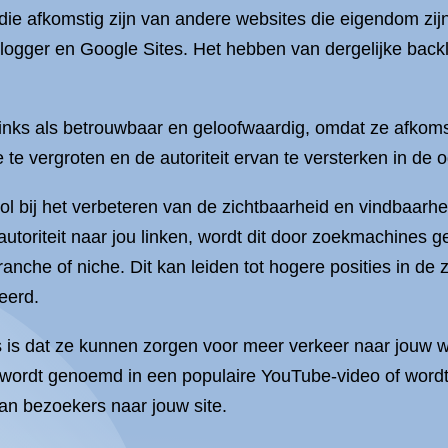
die afkomstig zijn van andere websites die eigendom zijn
logger en Google Sites. Het hebben van dergelijke backl
nks als betrouwbaar en geloofwaardig, omdat ze afkomst
 te vergroten en de autoriteit ervan te versterken in d
l bij het verbeteren van de zichtbaarheid en vindbaarhe
oriteit naar jou linken, wordt dit door zoekmachines g
ranche of niche. Dit kan leiden tot hogere posities in d
eerd.
 is dat ze kunnen zorgen voor meer verkeer naar jouw 
ld wordt genoemd in een populaire YouTube-video of wor
van bezoekers naar jouw site.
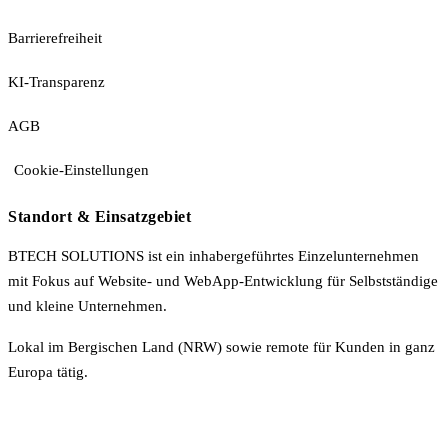
Barrierefreiheit
KI-Transparenz
AGB
Cookie-Einstellungen
Standort & Einsatzgebiet
BTECH SOLUTIONS ist ein inhabergeführtes Einzelunternehmen
mit Fokus auf Website- und WebApp-Entwicklung für Selbstständige
und kleine Unternehmen.
Lokal im Bergischen Land (NRW) sowie remote für Kunden in ganz
Europa tätig.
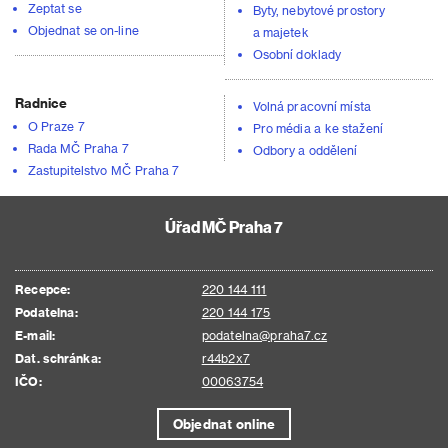
Zeptat se
Byty, nebytové prostory
Objednat se on-line
a majetek
Osobní doklady
Radnice
Volná pracovní místa
O Praze 7
Pro média a ke stažení
Rada MČ Praha 7
Odbory a oddělení
Zastupitelstvo MČ Praha 7
Úřad MČ Praha 7
Recepce:
220 144 111
Podatelna:
220 144 175
E-mail:
podatelna@praha7.cz
Dat. schránka:
r44b2x7
IČO:
00063754
Objednat online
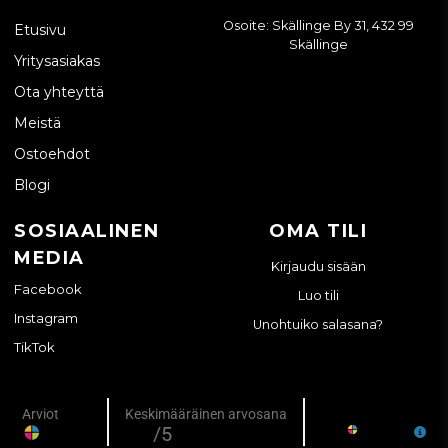
Osoite: Skällinge By 31, 432 99
Etusivu
Skällinge
Yritysasiakas
Ota yhteyttä
Meistä
Ostoehdot
Blogi
SOSIAALINEN
OMA TILI
MEDIA
Kirjaudu sisään
Facebook
Luo tili
Instagram
Unohtuiko salasana?
TikTok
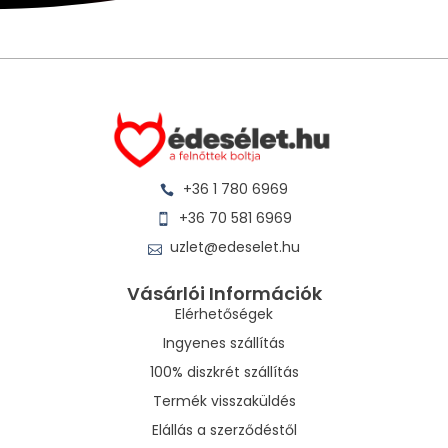
+36 1 780 6969
+36 70 581 6969
uzlet@edeselet.hu
Vásárlói Információk
Elérhetőségek
Ingyenes szállítás
100% diszkrét szállítás
Termék visszaküldés
Elállás a szerződéstől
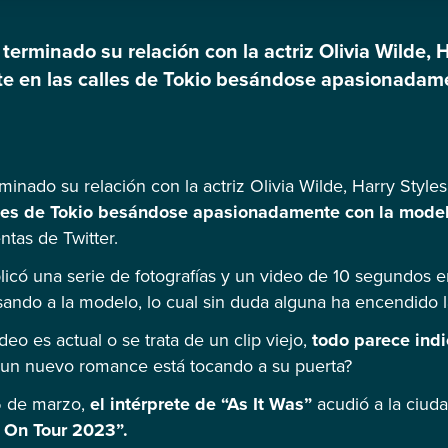
erminado su relación con la actriz Olivia Wilde, H
 en las calles de Tokio besándose apasionadam
ún aseguran varias cuentas de Twitter. En dicha re
as y un video de 10 segundos en el […]
inado su relación con la actriz Olivia Wilde, Harry Style
lles de Tokio besándose apasionadamente con la model
tas de Twitter.
blicó una serie de fotografías y un video de 10 segundos e
ndo a la modelo, lo cual sin duda alguna ha encendido la
eo es actual o se trata de un clip viejo,
todo parece indi
un nuevo romance está tocando a su puerta?
5 de marzo,
el intérprete de “As It Was”
acudió a la ciuda
 On Tour 2023”.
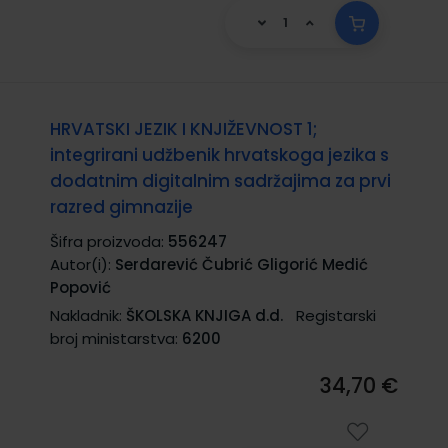
HRVATSKI JEZIK I KNJIŽEVNOST 1;
integrirani udžbenik hrvatskoga jezika s
dodatnim digitalnim sadržajima za prvi
razred gimnazije
Šifra proizvoda:
556247
Autor(i):
Serdarević Čubrić Gligorić Medić
Popović
Nakladnik:
ŠKOLSKA KNJIGA d.d.
Registarski
broj ministarstva:
6200
34,70 €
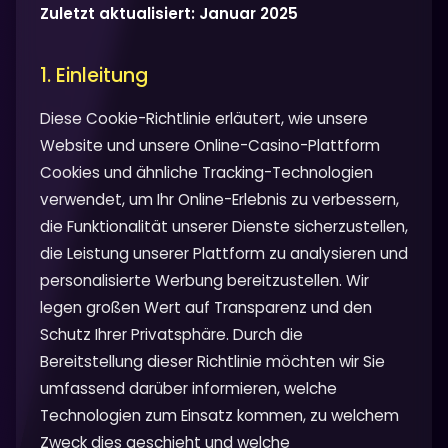
Zuletzt aktualisiert: Januar 2025
1. Einleitung
Diese Cookie-Richtlinie erläutert, wie unsere
Website und unsere Online-Casino-Plattform
Cookies und ähnliche Tracking-Technologien
verwendet, um Ihr Online-Erlebnis zu verbessern,
die Funktionalität unserer Dienste sicherzustellen,
die Leistung unserer Plattform zu analysieren und
personalisierte Werbung bereitzustellen. Wir
legen großen Wert auf Transparenz und den
Schutz Ihrer Privatsphäre. Durch die
Bereitstellung dieser Richtlinie möchten wir Sie
umfassend darüber informieren, welche
Technologien zum Einsatz kommen, zu welchem
Zweck dies geschieht und welche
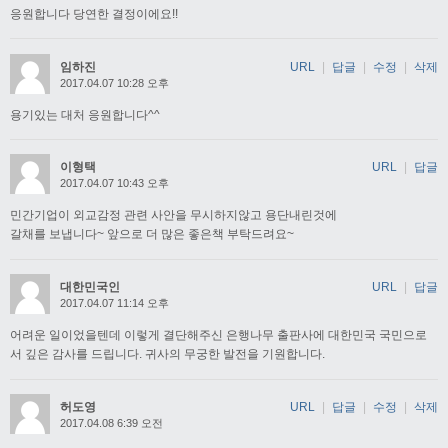
응원합니다 당연한 결정이에요!!
임하진
URL
|
답글
|
수정
|
삭제
2017.04.07 10:28 오후
용기있는 대처 응원합니다^^
이형택
URL
|
답글
2017.04.07 10:43 오후
민간기업이 외교감정 관련 사안을 무시하지않고 용단내린것에
갈채를 보냅니다~ 앞으로 더 많은 좋은책 부탁드려요~
대한민국인
URL
|
답글
2017.04.07 11:14 오후
어려운 일이었을텐데 이렇게 결단해주신 은행나무 출판사에 대한민국 국민으로
서 깊은 감사를 드립니다. 귀사의 무궁한 발전을 기원합니다.
허도영
URL
|
답글
|
수정
|
삭제
2017.04.08 6:39 오전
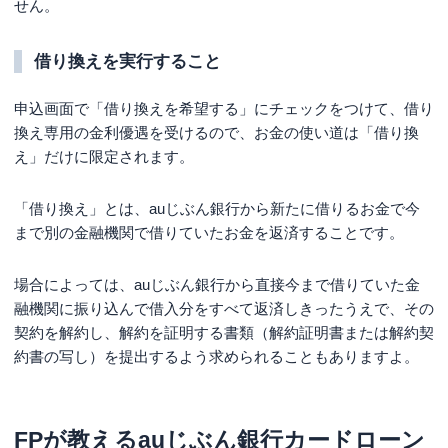
せん。
借り換えを実行すること
申込画面で「借り換えを希望する」にチェックをつけて、借り
換え専用の金利優遇を受けるので、お金の使い道は「借り換
え」だけに限定されます。
「借り換え」とは、auじぶん銀行から新たに借りるお金で今
まで別の金融機関で借りていたお金を返済することです。
場合によっては、auじぶん銀行から直接今まで借りていた金
融機関に振り込んで借入分をすべて返済しきったうえで、その
契約を解約し、解約を証明する書類（解約証明書または解約契
約書の写し）を提出するよう求められることもありますよ。
FPが教えるauじぶん銀行カードローン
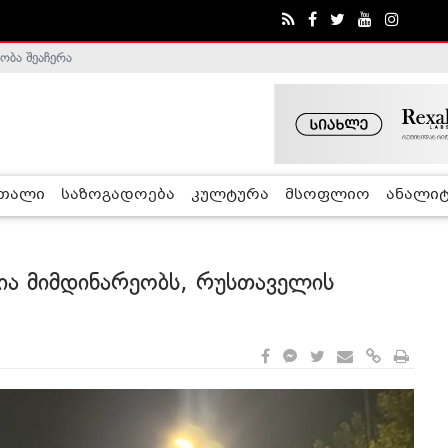
ობა შეაჩერა
ა - ჰელსინკის კომისია
რთალი
საზოგადოება
კულტურა
მსოფლიო
ანალიტ
ია მიმდინარეობს, რუსთაველის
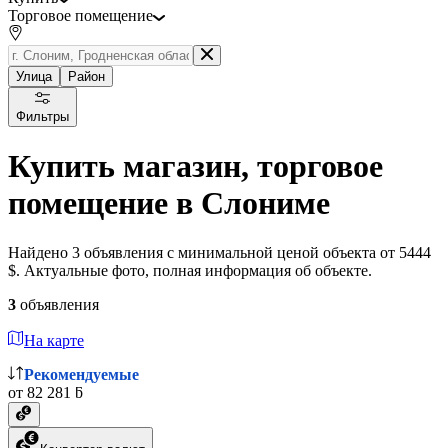
Торговое помещение
Улица
Район
Фильтры
Купить магазин, торговое
помещение в Слониме
Найдено 3 объявления с минимальной ценой объекта от 5444
$. Актуальные фото, полная информация об объекте.
3
объявления
На карте
Рекомендуемые
от 82 281 ƃ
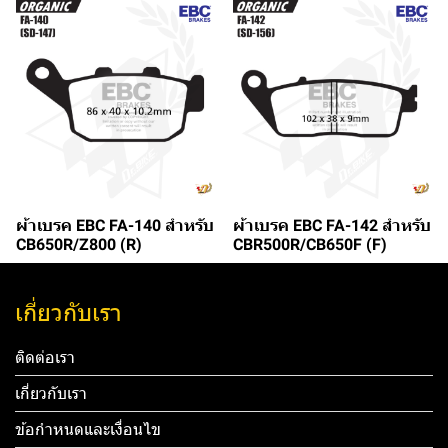
ผ้าเบรค EBC FA-140 สำหรับ
ผ้าเบรค EBC FA-142 สำหรับ
CB650R/Z800 (R)
CBR500R/CB650F (F)
เกี่ยวกับเรา
ติดต่อเรา
เกี่ยวกับเรา
ข้อกำหนดและเงื่อนไข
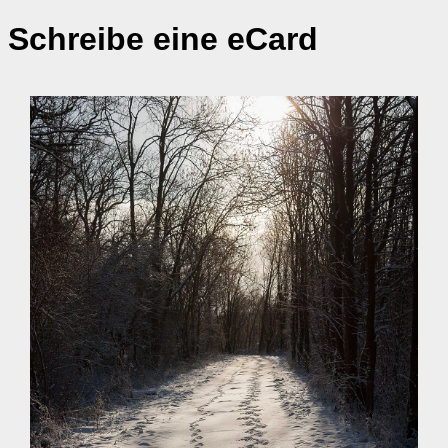
Schreibe eine eCard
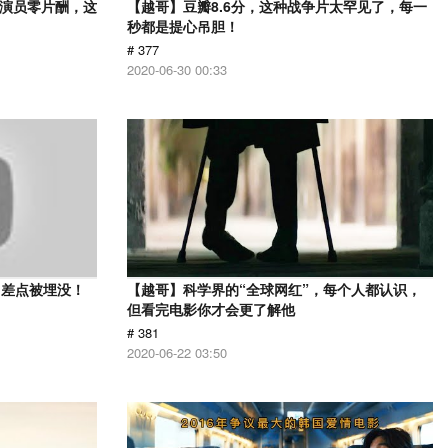
，演员零片酬，这
【越哥】豆瓣8.6分，这种战争片太罕见了，每一
秒都是提心吊胆！
# 377
2020-06-30 00:33
？差点被埋没！
【越哥】科学界的“全球网红”，每个人都认识，
但看完电影你才会更了解他
# 381
2020-06-22 03:50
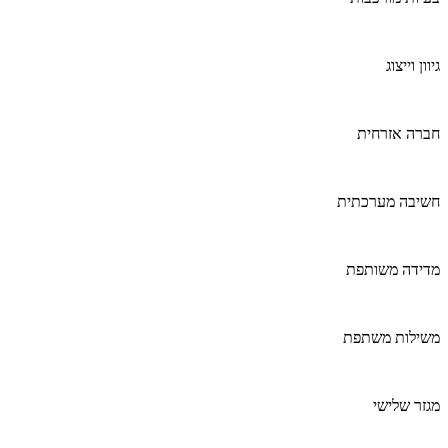
גיוון וייצוג
חברה אזרחית
חשיבה מערכתית
מדידה משותפת
משילות משתפת
מגזר שלישי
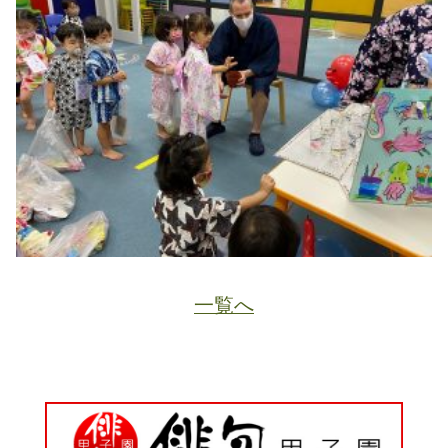
一覧へ
JA
ホーム
ページトップ
資料請求
電話する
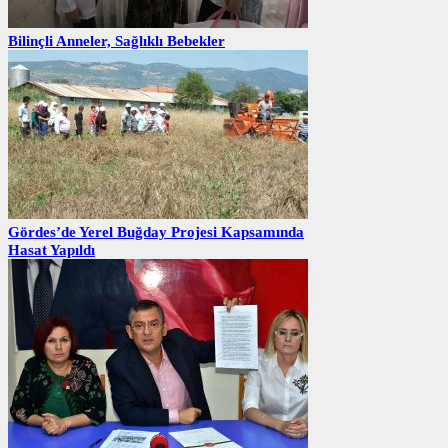
Bilinçli Anneler, Sağlıklı Bebekler
Gördes’de Yerel Buğday Projesi Kapsamında
Hasat Yapıldı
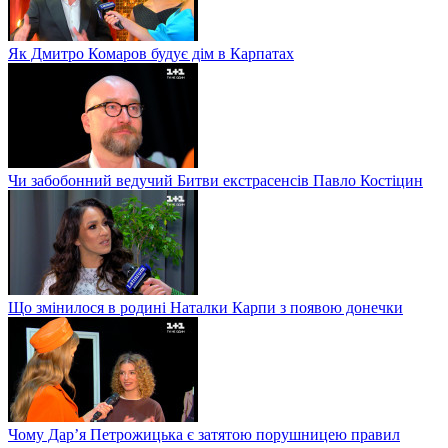
Як Дмитро Комаров будує дім в Карпатах
Чи забобонний ведучий Битви екстрасенсів Павло Костіцин
Що змінилося в родині Наталки Карпи з появою донечки
Чому Дар’я Петрожицька є затятою порушницею правил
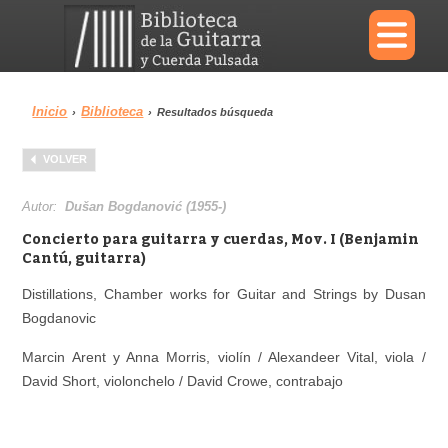
×
Inicio
Biblioteca
›
›
Resultados búsqueda
Menu
VOLVER
Biblioteca
Diccionario
Autor:
Dušan Bogdanović (1955-)
Concierto para guitarra y cuerdas, Mov. I (Benjamin
Cantú, guitarra)
Distillations, Chamber works for Guitar and Strings by Dusan
Área personal
Reproductor
Bogdanovic
Marcin Arent y Anna Morris, violín / Alexandeer Vital, viola /
David Short, violonchelo / David Crowe, contrabajo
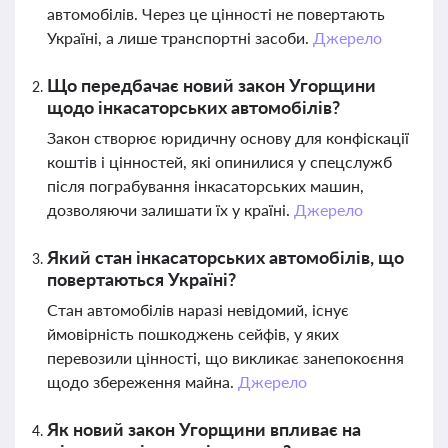
автомобілів. Через це цінності не повертають
Україні, а лише транспортні засоби.
Джерело
Що передбачає новий закон Угорщини
щодо інкасаторських автомобілів?
Закон створює юридичну основу для конфіскації
коштів і цінностей, які опинилися у спецслужб
після пограбування інкасаторських машин,
дозволяючи залишати їх у країні.
Джерело
Який стан інкасаторських автомобілів, що
повертаються Україні?
Стан автомобілів наразі невідомий, існує
ймовірність пошкоджень сейфів, у яких
перевозили цінності, що викликає занепокоєння
щодо збереження майна.
Джерело
Як новий закон Угорщини впливає на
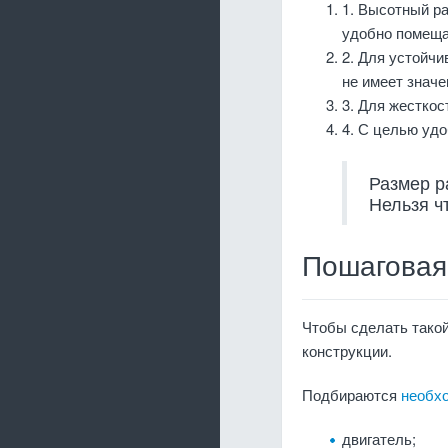
1. Высотный ра
удобно помеща
2. Для устойчи
не имеет значе
3. Для жесткос
4. С целью уд
Размер р
Нельзя ч
Пошаговая 
Чтобы сделать такой
конструкции.
Подбираются
необх
двигатель;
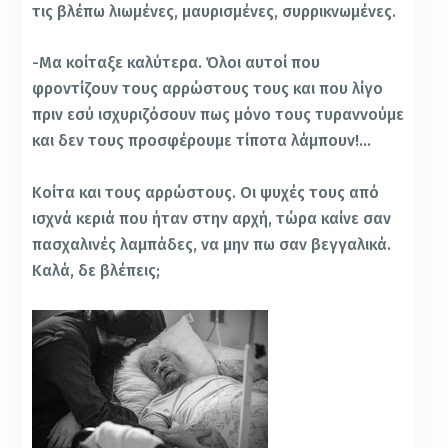
τις βλέπω λιωμένες, μαυρισμένες, συρρικνωμένες.
-Μα κοίταξε καλύτερα. Όλοι αυτοί που
φροντίζουν τους αρρώστους τους και που λίγο
πριν εσύ ισχυριζόσουν πως μόνο τους τυραννούμε
και δεν τους προσφέρουμε τίποτα λάμπουν!…
Κοίτα και τους αρρώστους. Οι ψυχές τους από
ισχνά κεριά που ήταν στην αρχή, τώρα καίνε σαν
πασχαλινές λαμπάδες, να μην πω σαν βεγγαλικά.
Καλά, δε βλέπεις;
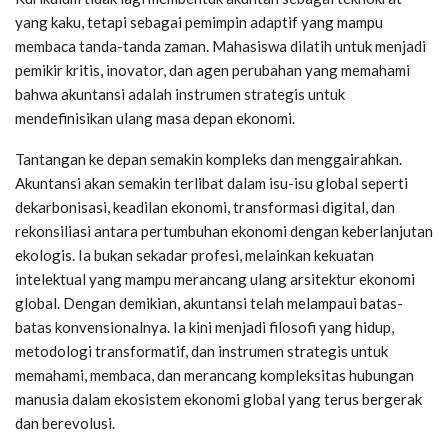
yang kaku, tetapi sebagai pemimpin adaptif yang mampu
membaca tanda-tanda zaman. Mahasiswa dilatih untuk menjadi
pemikir kritis, inovator, dan agen perubahan yang memahami
bahwa akuntansi adalah instrumen strategis untuk
mendefinisikan ulang masa depan ekonomi.
Tantangan ke depan semakin kompleks dan menggairahkan.
Akuntansi akan semakin terlibat dalam isu-isu global seperti
dekarbonisasi, keadilan ekonomi, transformasi digital, dan
rekonsiliasi antara pertumbuhan ekonomi dengan keberlanjutan
ekologis. Ia bukan sekadar profesi, melainkan kekuatan
intelektual yang mampu merancang ulang arsitektur ekonomi
global. Dengan demikian, akuntansi telah melampaui batas-
batas konvensionalnya. Ia kini menjadi filosofi yang hidup,
metodologi transformatif, dan instrumen strategis untuk
memahami, membaca, dan merancang kompleksitas hubungan
manusia dalam ekosistem ekonomi global yang terus bergerak
dan berevolusi.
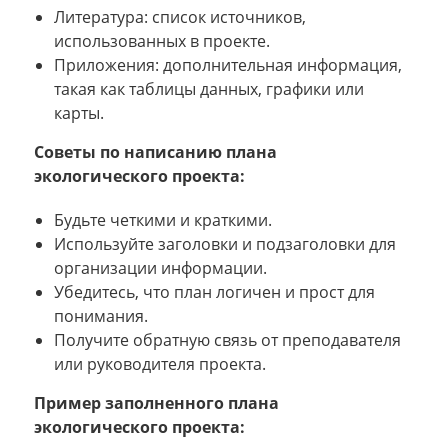
Литература: список источников,
использованных в проекте.
Приложения: дополнительная информация,
такая как таблицы данных, графики или
карты.
Советы по написанию плана
экологического проекта:
Будьте четкими и краткими.
Используйте заголовки и подзаголовки для
организации информации.
Убедитесь, что план логичен и прост для
понимания.
Получите обратную связь от преподавателя
или руководителя проекта.
Пример заполненного плана
экологического проекта:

########################################

- _Brief_
Copy out, word for word, the lines of the items above, from the line containing "автомобілів. Через це цінності не повертають" through the line containing "повертаються Україні?", inclusive.

- _Answer area_
автомобілів. Через це цінності не повертають
Україні, а лише транспортні засоби.
Джерело
Що передбачає новий закон Угорщини
щодо інкасаторських автомобілів?
Закон створює юридичну основу для конфіскації
коштів і цінностей, які опинилися у спецслужб
після пограбування інкасаторських машин,
дозволяючи залишати їх у країні.
Джерело
Який стан інкасаторських автомобілів, що
повертаються Україні?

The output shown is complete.